Diego syncing unnecessarily twice
Issue
When running against mysql, timestamps do not have sub second resolution. This means that every single time a process is updated, it synchronizes with diego twice. The first time when the call is made, the second in the syncronization cycle. This is because the diego lrp and the data from capi's database on the timestamp will almost always differ. This doesn't seem to be the case for postgres based on capi unit tests, but havn't verified. This is not caught by the diego sync tests because we set the annotation for the tests by....using the value we've already stored in the database for the data syncing test. Given we're highly unlikely to update processes multiple times a second, I suggest we reduce the precision for this test to the second precision.
Context
Steps to Reproduce
Run CF. Push an application. See that capi updates diego twice.
Expected result
It should set it once
Current result
It updates twice.
process.updated_at: 1673287766.0
diego_lrp.annotation: 1673287766.4441805
$ while true; do cfdot desired-lrps | jq -r '.annotation + "\t" + (.routes["internal-router"] | last | .hostname)'; sleep 0.25; done
$ cf map-route dora apps.internal --hostname dora6
1673288114.5011706 dora6.apps.internal
1673288114.0 dora6.apps.internal
Possible Fixes
- Update capi to have the correct precision in the database equal to diego's
- Update capi to only send the value after it has gone through it's own database constraints
- always record at a second interval as soon as it comes in the request.

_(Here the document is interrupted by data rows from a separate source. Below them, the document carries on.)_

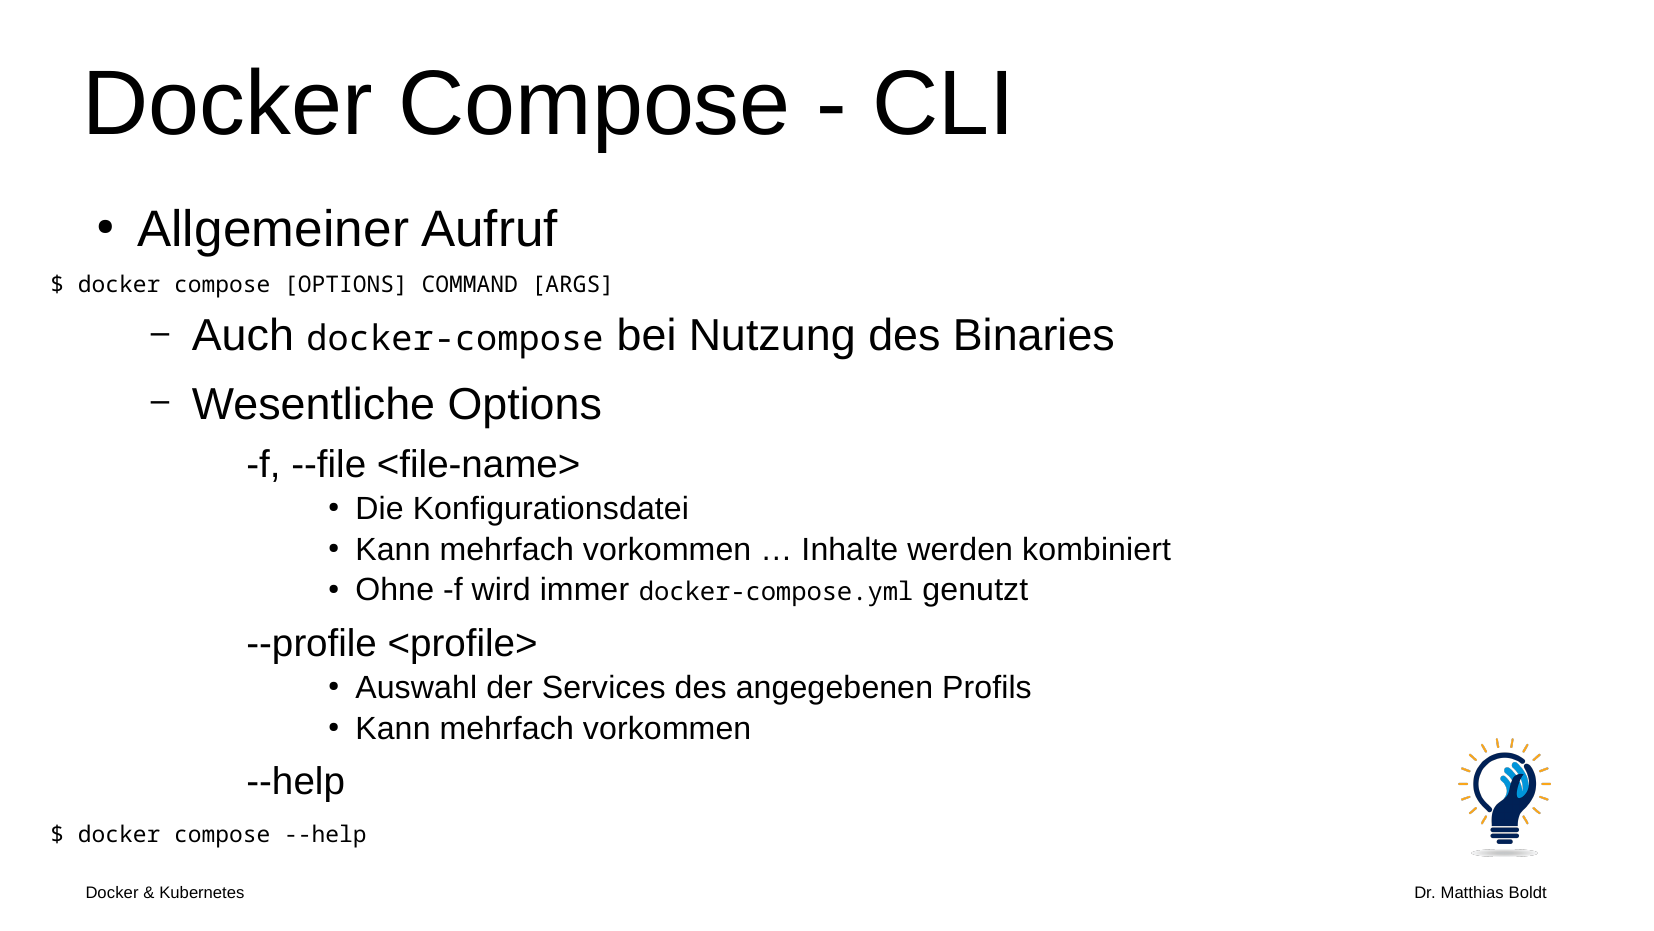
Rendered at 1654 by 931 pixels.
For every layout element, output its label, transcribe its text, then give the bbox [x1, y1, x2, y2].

text_box $ docker compose --help [35, 810, 1394, 863]
text_box $ docker compose [OPTIONS] COMMAND [ARGS] [35, 260, 1394, 313]
text_box Docker & Kubernetes Dr. Matthias Boldt [70, 875, 1563, 910]
title Docker Compose - CLI [82, 25, 1571, 181]
picture [1458, 738, 1551, 857]
list Allgemeiner Aufruf Auch docker-compose bei Nutzung des Binaries Wesentliche Options -f, --file <file-name> Die Konfigurationsdatei Kann mehrfach vorkommen … Inhalte werden kombiniert Ohne -f wird immer docker-compose.yml genutzt --profile <profile> Auswahl der Services des angegebenen Profils Kann mehrfach vorkommen --help [82, 199, 1453, 805]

- fix our code here https://github.com/cloudfoundry/cloud_controller_ng/blob/e92ef7bef7df84bd72c8ab3411573c978695e8f1/lib/cloud_controller/diego/processes_sync.rb#L36 to have a better comparison
- fix our code there to have 1 second "error bars"
As there was already another recent change to support microsecond timestamps (see #3484) and all the MySQL versions we are supporting already do support this, I would go for option 1.
As the processes table is much larger than the asg_timestamps table (which only has a single record), I'm unsure about the migration.